Am 2. Mai 1813 versammelten sich die Soldaten, die das Urteil vollstrecken sollten, unter jenem Baume. Mittags punkt 12 Uhr legte man dem an allen Gliedern zitternden Polen, dem man auf seine Bitten hin die Augen nicht verbunden hatte, die Schlinge um den Hals, deren anderes Ende um einen Ast der Pappel geworfen war und von mehreren Soldaten gehalten wurde. Schon wollte der Führer das Zeichen zum Anziehen des Strickes geben, als der Händler plötzlich rief: „Eine Bombe, eine Bombe!“ Alles schaute sich um. Und wirklich sah man am Himmel einen dunklen, von einer feinen Rauchsäule gefolgten Punkt schweben und sich mit unheimlicher Schnelligkeit der um die Pappel herumstehenden Menschengruppe nähern. Es war ein Geschoß, das die Belagerten gegen eine in der Nähe befindliche Batterie abgefeuert hatten und das durch irgend einen Zufall in eine falsche Richtung geraten war. Niemand hatte es bemerkt, da aller Blicke auf den Verurteilten gerichtet waren. Nur der Todeskandidat selbst, der mit dem Gesicht nach den Festungswällen gestanden hatte, sah die gefährliche Bombe und stieß trotz seiner furchtbaren Todesangst den Warnungsruf aus, auf den hin Profoß, Soldaten und Offiziere schleunigst auseinanderstoben und in einem nahen Graben Deckung suchten. Und keine Sekunde zu früh hatten sie die gefährdete Stelle verlassen.

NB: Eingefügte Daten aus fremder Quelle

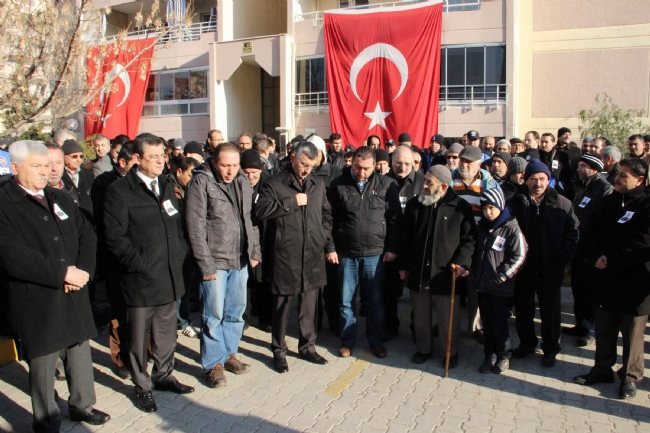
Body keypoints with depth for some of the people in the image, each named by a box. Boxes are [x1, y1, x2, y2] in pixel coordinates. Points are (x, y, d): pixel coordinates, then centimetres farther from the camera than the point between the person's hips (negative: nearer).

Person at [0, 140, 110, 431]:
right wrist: (62, 273, -18)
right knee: (42, 362, 9)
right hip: (35, 301, -6)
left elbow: (87, 235, 8)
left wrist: (83, 271, -9)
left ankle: (81, 404, 37)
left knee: (80, 353, 16)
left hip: (74, 295, 6)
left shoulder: (60, 199, 12)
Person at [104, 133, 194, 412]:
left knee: (166, 331, 17)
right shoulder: (119, 190, -9)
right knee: (139, 335, 9)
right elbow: (114, 237, -13)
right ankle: (142, 386, 24)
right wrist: (139, 264, -15)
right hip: (140, 277, -6)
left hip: (170, 274, 6)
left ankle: (163, 375, 34)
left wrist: (180, 253, 6)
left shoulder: (166, 185, 12)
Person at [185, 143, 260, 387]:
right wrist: (206, 264, -15)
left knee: (236, 311, 14)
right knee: (214, 315, 2)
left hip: (240, 260, 6)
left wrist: (255, 251, 8)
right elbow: (196, 227, -13)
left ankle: (229, 353, 31)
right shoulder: (201, 183, -10)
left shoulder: (243, 183, 9)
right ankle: (213, 363, 17)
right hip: (215, 261, -6)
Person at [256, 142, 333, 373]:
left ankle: (307, 346, 29)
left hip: (313, 254, 4)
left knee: (310, 303, 12)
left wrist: (329, 246, 10)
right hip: (285, 254, -4)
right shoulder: (275, 183, -3)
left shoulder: (318, 184, 11)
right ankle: (279, 351, 21)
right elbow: (261, 210, -16)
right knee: (282, 304, 6)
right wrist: (292, 202, -16)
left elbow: (326, 216, 15)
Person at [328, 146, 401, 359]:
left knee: (376, 301, 11)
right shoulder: (338, 185, -1)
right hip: (346, 253, 1)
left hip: (376, 253, 0)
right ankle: (347, 340, 27)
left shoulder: (386, 185, -2)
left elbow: (395, 218, 1)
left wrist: (392, 248, -3)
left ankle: (375, 340, 28)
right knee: (346, 301, 10)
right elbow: (330, 219, 2)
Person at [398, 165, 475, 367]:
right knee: (420, 314, 15)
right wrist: (403, 265, 7)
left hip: (446, 272, -3)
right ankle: (423, 348, 33)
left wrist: (462, 261, -15)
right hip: (418, 270, 3)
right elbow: (405, 237, 7)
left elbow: (469, 238, -1)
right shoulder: (414, 203, 2)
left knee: (448, 316, 7)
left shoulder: (461, 207, -7)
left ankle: (451, 352, 28)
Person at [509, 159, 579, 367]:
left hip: (550, 269, -1)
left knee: (550, 310, 12)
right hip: (523, 267, 1)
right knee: (523, 308, 14)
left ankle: (550, 348, 28)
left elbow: (572, 233, -1)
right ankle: (526, 343, 33)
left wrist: (563, 259, -9)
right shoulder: (516, 202, -2)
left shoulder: (562, 204, -3)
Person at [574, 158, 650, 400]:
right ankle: (602, 369, 30)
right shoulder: (606, 203, 9)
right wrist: (596, 256, -11)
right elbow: (592, 233, 7)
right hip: (606, 280, 5)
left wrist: (610, 260, -16)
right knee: (604, 328, 15)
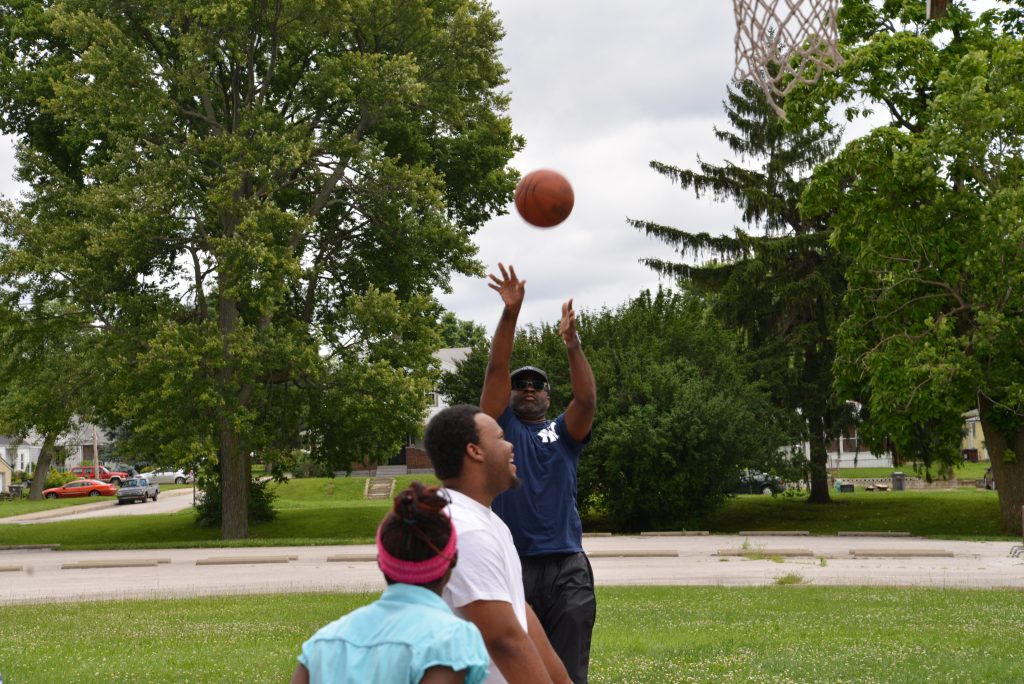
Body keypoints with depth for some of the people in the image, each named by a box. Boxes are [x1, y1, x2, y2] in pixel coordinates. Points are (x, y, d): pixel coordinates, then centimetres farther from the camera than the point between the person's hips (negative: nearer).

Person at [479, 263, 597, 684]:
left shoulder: (564, 433, 13)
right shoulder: (501, 427, 11)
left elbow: (587, 398, -6)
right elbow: (496, 370, -1)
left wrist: (572, 343, -17)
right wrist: (510, 313, -11)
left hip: (567, 569, 1)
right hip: (512, 566, -1)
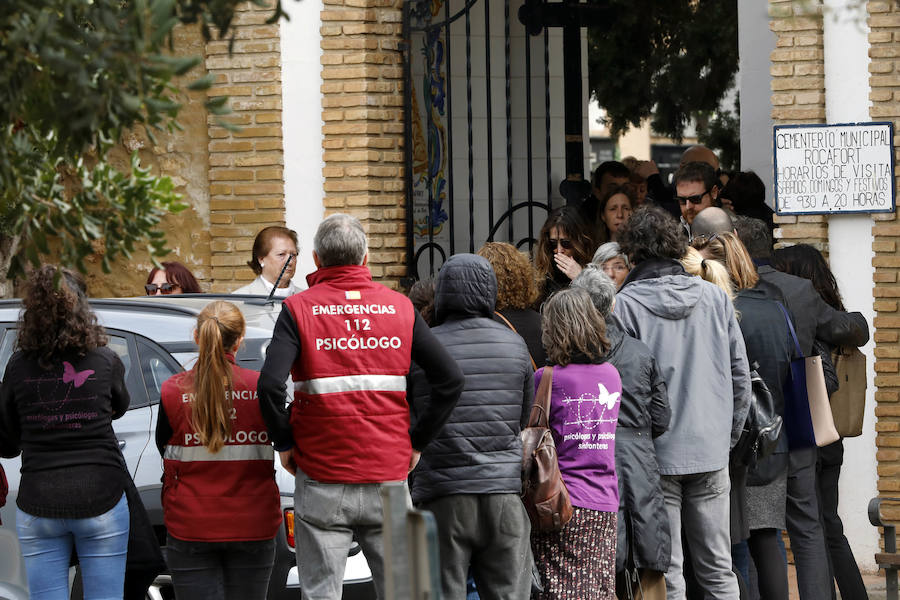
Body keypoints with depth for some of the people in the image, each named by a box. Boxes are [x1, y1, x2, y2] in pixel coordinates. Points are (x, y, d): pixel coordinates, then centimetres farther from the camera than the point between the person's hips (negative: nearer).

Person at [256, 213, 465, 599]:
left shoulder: (299, 310, -3)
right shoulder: (399, 307, 5)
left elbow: (270, 385, -17)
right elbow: (451, 380, 1)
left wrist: (284, 443, -2)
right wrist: (417, 441, 8)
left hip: (322, 481, -2)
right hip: (389, 477, 2)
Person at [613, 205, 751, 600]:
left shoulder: (625, 304, -8)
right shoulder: (714, 297, 4)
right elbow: (740, 376, 8)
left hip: (656, 452, -4)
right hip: (712, 451, 4)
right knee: (718, 568, 10)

Denn gleich darauf traf die Kanonenkugel den Stamm der Pappel und brachte den mächtigen Baum mit Krachen und Splittern zu Fall.

Der Gerichtete, der sich lang zu Boden geworfen hatte, wurde nur durch ein paar herumfliegende Holzstücke unbedeutend verletzt, und die auf diese Weise unterbrochene Hinrichtung mußte vorläufig verschoben werden.

Inzwischen wurde dem Herzog Alexander von Württemberg der merkwürdige Zwischenfall gemeldet, und er als Oberkommandierender der Belagerungstruppen rief ein neues Kriegsgericht zusammen, indem er gleichzeitig den Richtern nahelegte, den Spion, da dieser durch seine Warnung viele Menschenleben gerettet hätte, freizusprechen, was dann auch noch an demselben Tage geschah.